The electoral delay, of course, damages the NTC and Libyan unity. The further the elections are postponed the less authority the NTC will have to legitimize the power positions it will have to adopt against the tribal and jihadist gangs. The government must offer a semblance of security before it can hope to get the foreign investment necessary to rebuild the country. The final candidate lists have not been published (at the time of writing) and there are too many ‘parties’ and too many candidates, creating a confused mess in which few Libyans have any viable information to guide their vote at the ballot box. The political climate of anarchy is also such that there are no assurances that the losers’ will accept the voters’ decisions. The situation remains in flux and unpredictable. The forces undermining Libyan unity have made their uncomfortable presence felt in June; hopes of an orderly disarmament of the militias are fading and the islamist forces led by ‘al-Qaida’ affiliated characters such as Hakim Belhadj and others have been given room and scope to organize. Nevertheless, not all is lost. Oil production has reached levels close to those preceding the revolt, amounting to some 1.6 million barrels a day (bpd).
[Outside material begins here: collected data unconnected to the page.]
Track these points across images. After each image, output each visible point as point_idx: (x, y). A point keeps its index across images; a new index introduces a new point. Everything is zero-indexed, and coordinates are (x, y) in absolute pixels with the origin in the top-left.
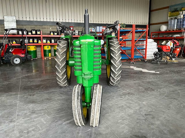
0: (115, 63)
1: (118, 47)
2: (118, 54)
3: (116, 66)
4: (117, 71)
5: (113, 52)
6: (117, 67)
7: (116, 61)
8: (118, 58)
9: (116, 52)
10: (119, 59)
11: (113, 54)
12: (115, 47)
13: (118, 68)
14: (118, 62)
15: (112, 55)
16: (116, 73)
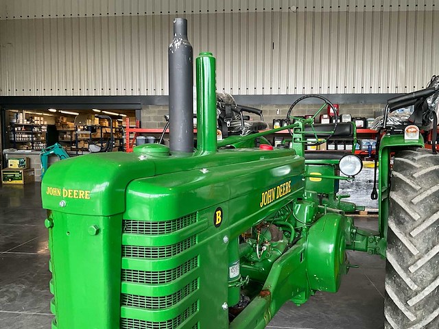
0: (406, 270)
1: (429, 192)
2: (423, 227)
3: (408, 281)
4: (417, 307)
5: (403, 215)
6: (414, 287)
7: (410, 261)
8: (423, 247)
9: (416, 217)
10: (427, 251)
11: (400, 223)
12: (414, 190)
13: (421, 296)
14: (420, 263)
15: (392, 225)
16: (408, 314)
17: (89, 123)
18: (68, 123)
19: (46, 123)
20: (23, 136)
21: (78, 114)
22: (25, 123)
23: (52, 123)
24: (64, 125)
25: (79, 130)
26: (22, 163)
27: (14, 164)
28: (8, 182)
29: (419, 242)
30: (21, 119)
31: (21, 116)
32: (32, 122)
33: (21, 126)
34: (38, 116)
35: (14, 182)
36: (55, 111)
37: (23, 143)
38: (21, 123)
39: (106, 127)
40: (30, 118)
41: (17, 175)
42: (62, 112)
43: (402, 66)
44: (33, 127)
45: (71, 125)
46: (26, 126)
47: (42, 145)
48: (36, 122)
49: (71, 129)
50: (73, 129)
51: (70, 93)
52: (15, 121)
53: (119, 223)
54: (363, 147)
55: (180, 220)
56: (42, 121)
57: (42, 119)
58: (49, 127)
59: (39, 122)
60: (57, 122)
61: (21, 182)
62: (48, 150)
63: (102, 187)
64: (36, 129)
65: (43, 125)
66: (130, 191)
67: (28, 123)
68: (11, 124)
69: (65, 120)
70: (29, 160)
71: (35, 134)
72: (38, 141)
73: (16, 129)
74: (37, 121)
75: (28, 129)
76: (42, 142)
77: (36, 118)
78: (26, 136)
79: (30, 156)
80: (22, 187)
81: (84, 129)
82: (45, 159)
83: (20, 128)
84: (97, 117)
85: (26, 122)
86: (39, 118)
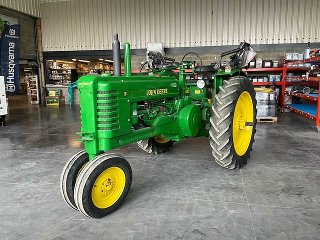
1: (229, 93)
2: (223, 107)
4: (220, 140)
5: (218, 104)
7: (218, 121)
9: (221, 104)
10: (224, 117)
11: (216, 107)
12: (224, 93)
13: (221, 135)
14: (221, 122)
16: (217, 142)
17: (96, 68)
18: (83, 68)
19: (70, 68)
20: (57, 76)
21: (89, 62)
23: (74, 68)
24: (81, 69)
25: (90, 72)
26: (58, 93)
27: (52, 93)
28: (50, 104)
29: (221, 114)
30: (55, 65)
31: (55, 64)
32: (62, 67)
33: (55, 70)
34: (65, 63)
35: (53, 104)
36: (75, 60)
37: (57, 81)
38: (55, 68)
39: (107, 70)
40: (60, 65)
41: (55, 100)
42: (80, 61)
43: (301, 24)
44: (62, 70)
45: (86, 69)
46: (58, 70)
47: (68, 82)
49: (85, 72)
50: (87, 72)
51: (84, 49)
52: (52, 67)
53: (96, 91)
54: (271, 80)
55: (110, 92)
56: (68, 66)
57: (68, 65)
58: (72, 70)
59: (66, 68)
60: (77, 67)
61: (58, 104)
62: (72, 85)
63: (92, 82)
64: (64, 72)
66: (98, 84)
67: (60, 68)
68: (50, 69)
69: (82, 66)
70: (61, 91)
71: (64, 75)
72: (66, 79)
73: (53, 72)
74: (65, 67)
75: (60, 72)
76: (68, 80)
77: (64, 65)
78: (59, 76)
79: (62, 89)
80: (58, 107)
81: (94, 72)
82: (71, 90)
83: (55, 72)
84: (101, 64)
85: (58, 68)
86: (66, 65)
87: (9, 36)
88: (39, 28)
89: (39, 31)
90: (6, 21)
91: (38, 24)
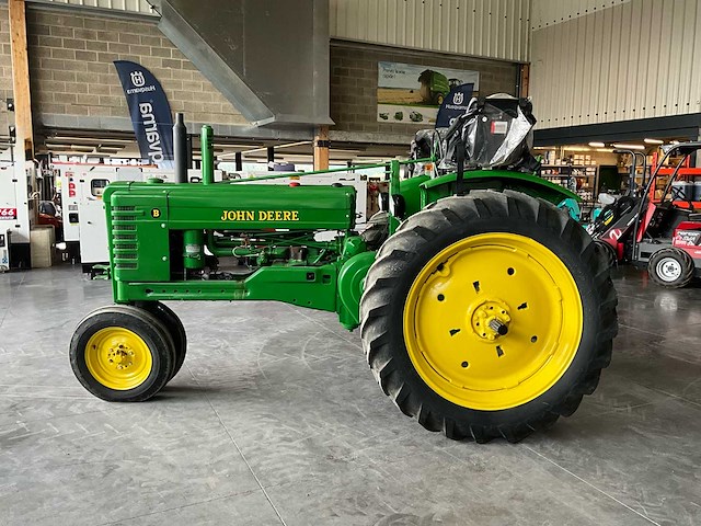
19: (594, 163)
20: (555, 181)
22: (558, 164)
23: (611, 162)
30: (553, 158)
31: (552, 155)
32: (570, 162)
33: (552, 168)
34: (581, 153)
38: (552, 164)
40: (567, 158)
44: (571, 169)
47: (585, 194)
48: (576, 163)
56: (587, 160)
57: (588, 157)
58: (601, 168)
59: (582, 163)
60: (620, 160)
64: (576, 173)
65: (590, 166)
67: (564, 163)
73: (543, 172)
74: (579, 160)
76: (587, 190)
77: (576, 157)
78: (559, 181)
83: (549, 172)
86: (582, 157)
87: (452, 107)
88: (525, 83)
89: (524, 89)
90: (455, 80)
91: (525, 75)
The NTC has set an ambitious target of surpassing the production figures reached in the Qadhafi period, aiming to achieve 2 million bpd’s before the end of 2012. While American oil majors, as indeed all those from NATO countries, are welcome and encouraged to invest in order for Libya to reach that goal by the NTC, it is clear that there are many competing pockets of authority in Libya that are not as keen on seeing a stronger Western presence. In Monte Carlo they would say “les jeux sont faits”!